WalletHeuristicLinker
Produces pairwise same-entity links between on-chain addresses using four heuristics from the wallet-clustering literature. Does NOT fetch from chain. Ingestion (PolymarketFlowSource with an enriched Polygon RPC) feeds hints in.
from horizon.flow.actors.wallet_heuristics import WalletHeuristicLinker
from horizon.flow.config import FlowConfig
from datetime import datetime, timezone
linker = WalletHeuristicLinker(FlowConfig())
now = datetime.now(timezone.utc)
# Meiklejohn multi-input heuristic.
linker.observe_common_input(addresses=["0xA", "0xB"], tx_hash="0xTX", at=now)
# Victor gas-payer proxy.
linker.observe_gas_payer(payer="0xA", sender="0xC", at=now, tx_hash="0xTX2")
# Approval-contract reuse (weaker).
linker.observe_approval_reuse(addr_a="0xA", addr_b="0xD", contract="0xCT", at=now)
# Deposit-address reuse (via CEX deposit addr).
linker.observe_deposit_reuse(addr_a="0xA", addr_b="0xE", deposit_addr="0xDP", at=now)
# Retrieve asserted links above a confidence floor.
links = linker.pairs_over(min_confidence=0.7)
Confidence defaults, from FlowConfig.wallet_heuristics:
| Heuristic | Default confidence | Source |
|---|---|---|
common_input | 0.95 | Meiklejohn et al. 2013 |
gas_payer | 0.75 | Victor 2020 |
approval_reuse | 0.55 | weaker. Contracts get reused |
deposit_reuse | 0.80 | Victor 2020 |
Caveats
Heuristics are probabilistic.
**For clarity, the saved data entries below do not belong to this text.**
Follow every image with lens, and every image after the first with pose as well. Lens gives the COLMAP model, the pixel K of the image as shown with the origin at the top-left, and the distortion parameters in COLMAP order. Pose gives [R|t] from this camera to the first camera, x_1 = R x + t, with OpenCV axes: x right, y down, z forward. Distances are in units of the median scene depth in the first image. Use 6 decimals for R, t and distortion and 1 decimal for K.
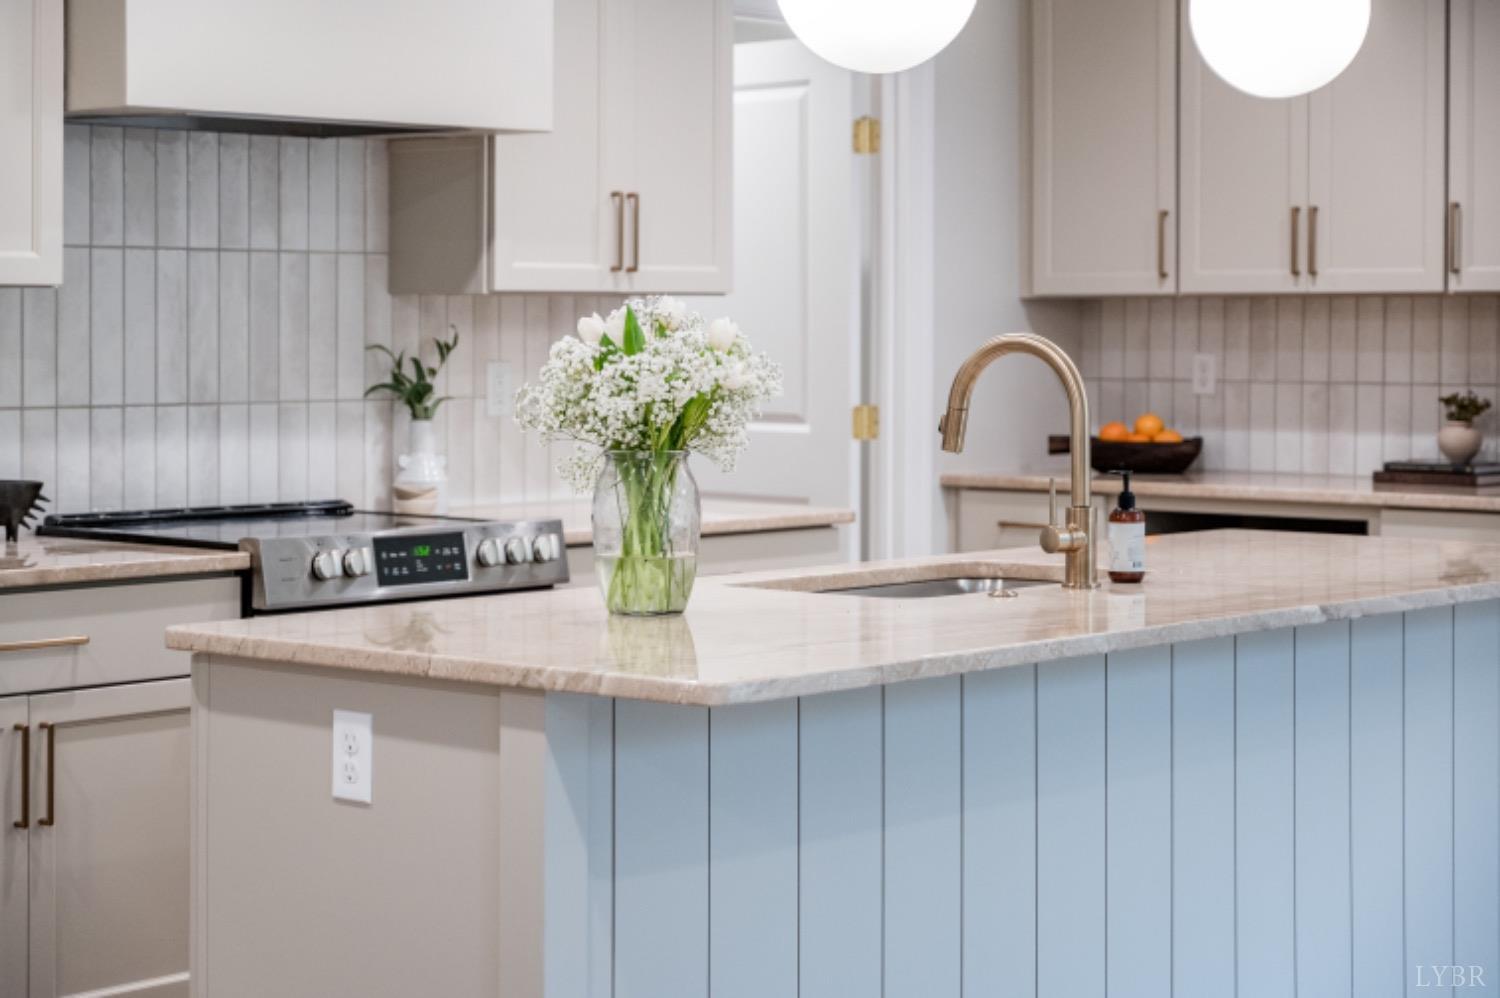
lens RADIAL K [[3064.6, 0, 749.3], [0, 3064.6, 316.8], [0, 0, 1]] dist [0.032277, 0.106236]
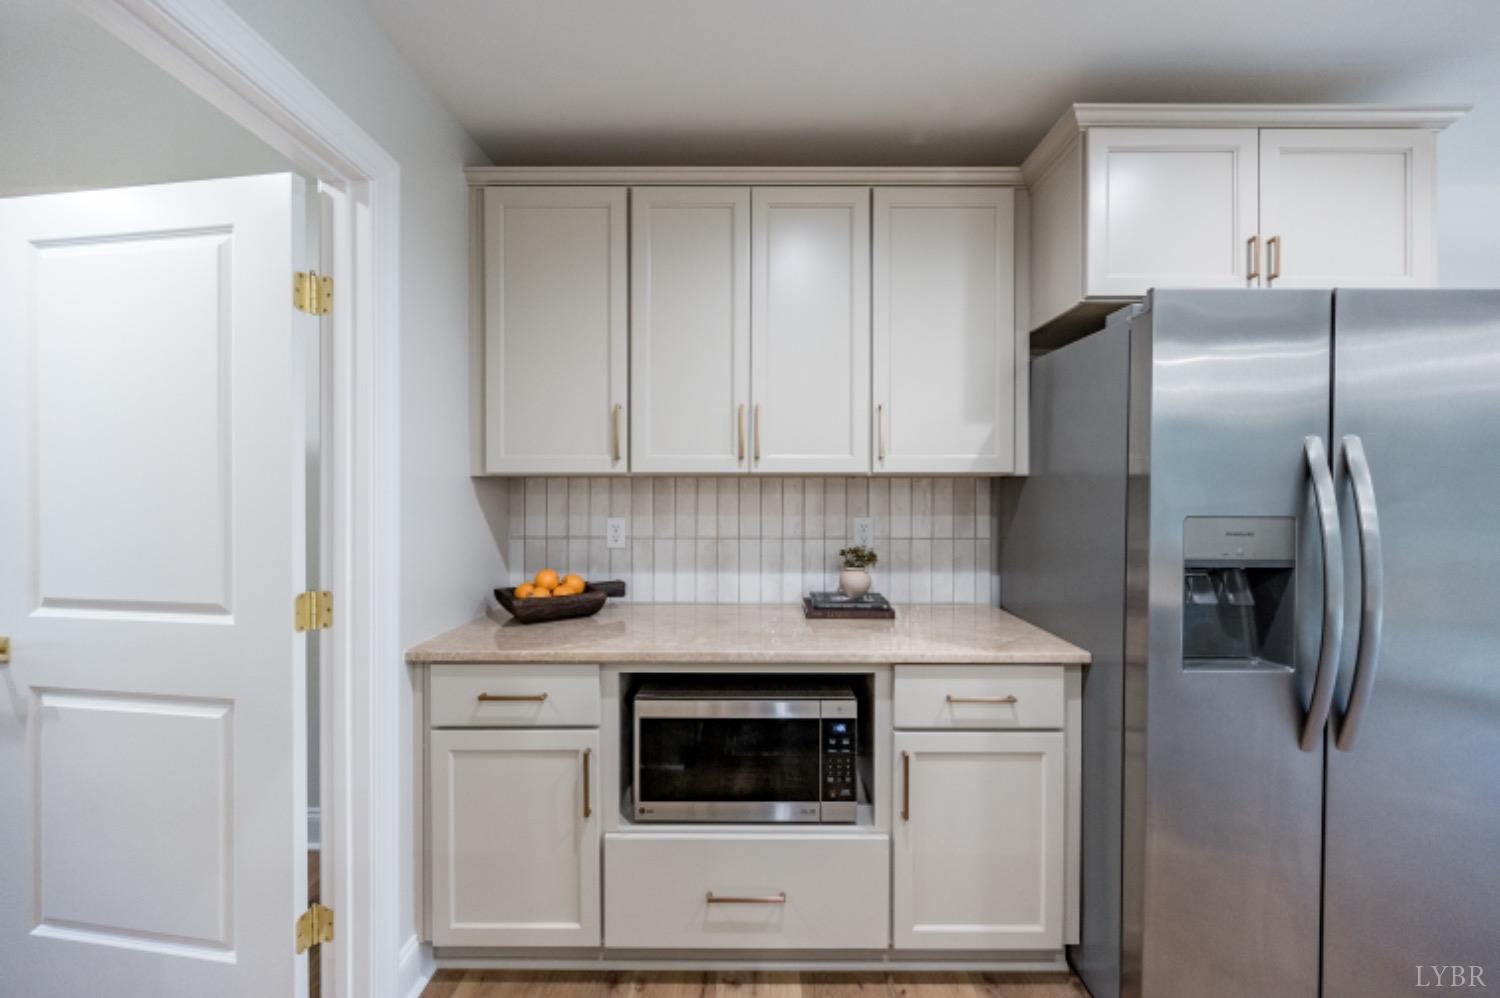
lens RADIAL K [[588.1, 0, 752.3], [0, 588.1, 490.9], [0, 0, 1]] dist [-0.001257, -0.000212]
pose [[0.760164, -0.004205, 0.649717, 0.024784], [-0.000543, 0.999975, 0.007108, -0.002231], [-0.649731, -0.005756, 0.760143, 0.810767]]
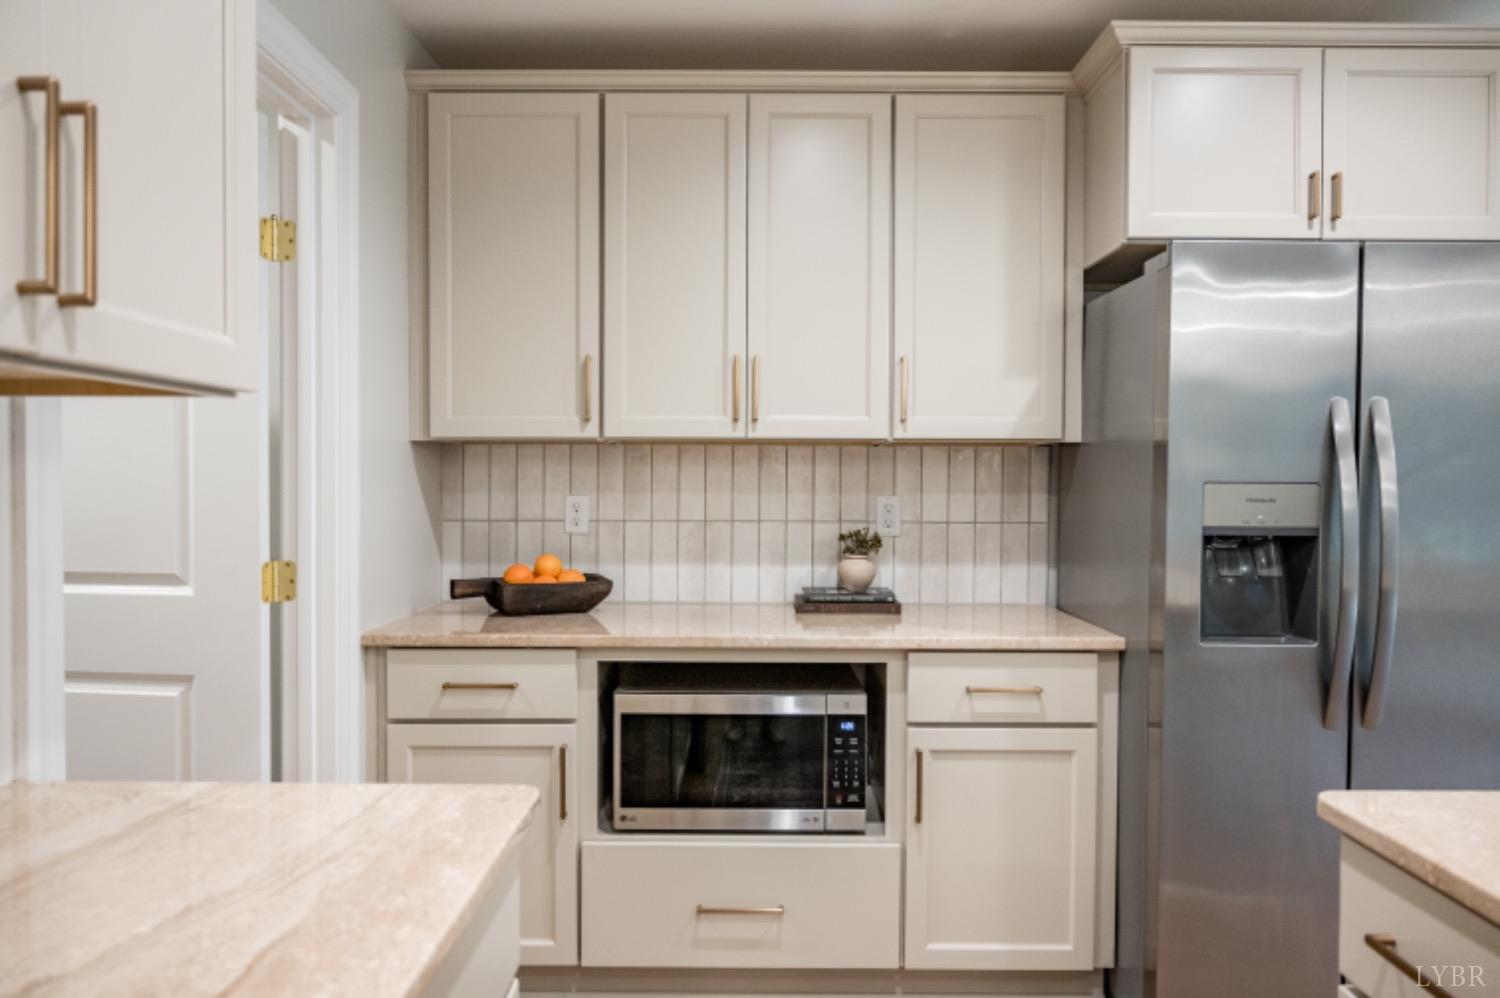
lens RADIAL K [[1046.5, 0, 750.0], [0, 1046.5, 499.0], [0, 0, 1]] dist [0.002027, 0.002112]
pose [[0.759251, -0.011105, 0.650703, -0.051420], [-0.003946, 0.999757, 0.021667, 0.005226], [-0.650786, -0.019018, 0.759023, 0.721763]]
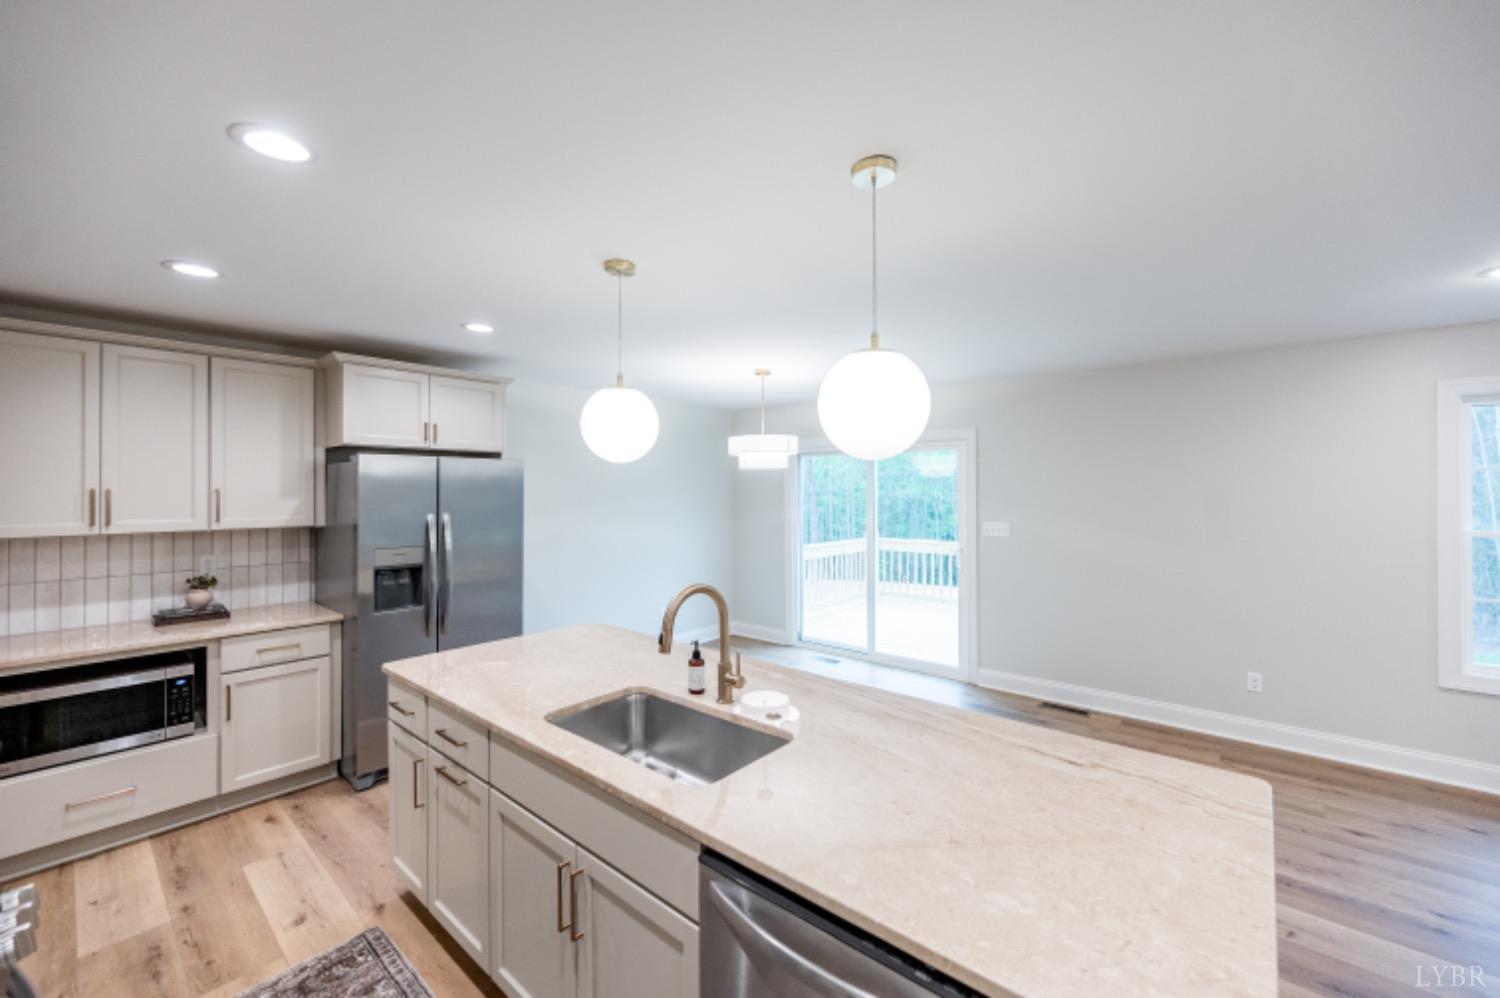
lens RADIAL K [[597.7, 0, 749.6], [0, 597.7, 488.3], [0, 0, 1]] dist [-0.000264, 0.000112]
pose [[-0.001736, 0.001802, 0.999997, -0.183183], [0.002064, 0.999996, -0.001799, -0.034374], [-0.999996, 0.002061, -0.001740, 0.600825]]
On Ethereum (Polygon), a multi-input pattern is often a contract batch, which weakens the signal compared with Bitcoin. Confidence values are calibrated conservatively; the module records the heuristic used per link so downstream callers can apply their own threshold per use case.
The linker does not assert personally-identifying information. All addresses remain pseudonymous. Linking a wallet to a legal entity requires KYC data or third-party enrichment that is out of scope for the SDK.
Citations
- Kirilenko, A., Kyle, A. S., Samadi, M., Tuzun, T. (2017). “The Flash Crash: High-Frequency Trading in an Electronic Market.” Journal of Finance, 72(3), 967–998.
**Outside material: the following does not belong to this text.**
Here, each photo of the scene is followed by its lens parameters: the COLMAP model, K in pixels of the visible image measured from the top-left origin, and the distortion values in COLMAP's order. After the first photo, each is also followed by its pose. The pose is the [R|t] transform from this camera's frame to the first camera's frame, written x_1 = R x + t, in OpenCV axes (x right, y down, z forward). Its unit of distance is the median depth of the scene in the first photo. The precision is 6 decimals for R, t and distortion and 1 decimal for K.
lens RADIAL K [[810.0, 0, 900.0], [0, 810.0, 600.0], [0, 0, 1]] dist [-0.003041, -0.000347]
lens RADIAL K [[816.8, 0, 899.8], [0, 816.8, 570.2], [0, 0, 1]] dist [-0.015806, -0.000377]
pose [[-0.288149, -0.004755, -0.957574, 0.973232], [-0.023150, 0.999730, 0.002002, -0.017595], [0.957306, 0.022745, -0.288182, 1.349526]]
- Meiklejohn, S., Pomarole, M., Jordan, G., Levchenko, K., McCoy, D., Voelker, G. M., Savage, S. (2013). “A Fistful of Bitcoins.” IMC 2013.
- Victor, F. (2020). “Address clustering heuristics for Ethereum.” Financial Cryptography.
- Harrigan, M., Fretter, C. “The Unreasonable Effectiveness of Address Clustering.”
- Welford, B. P. (1962). “Note on a method for calculating corrected sums of squares and products.”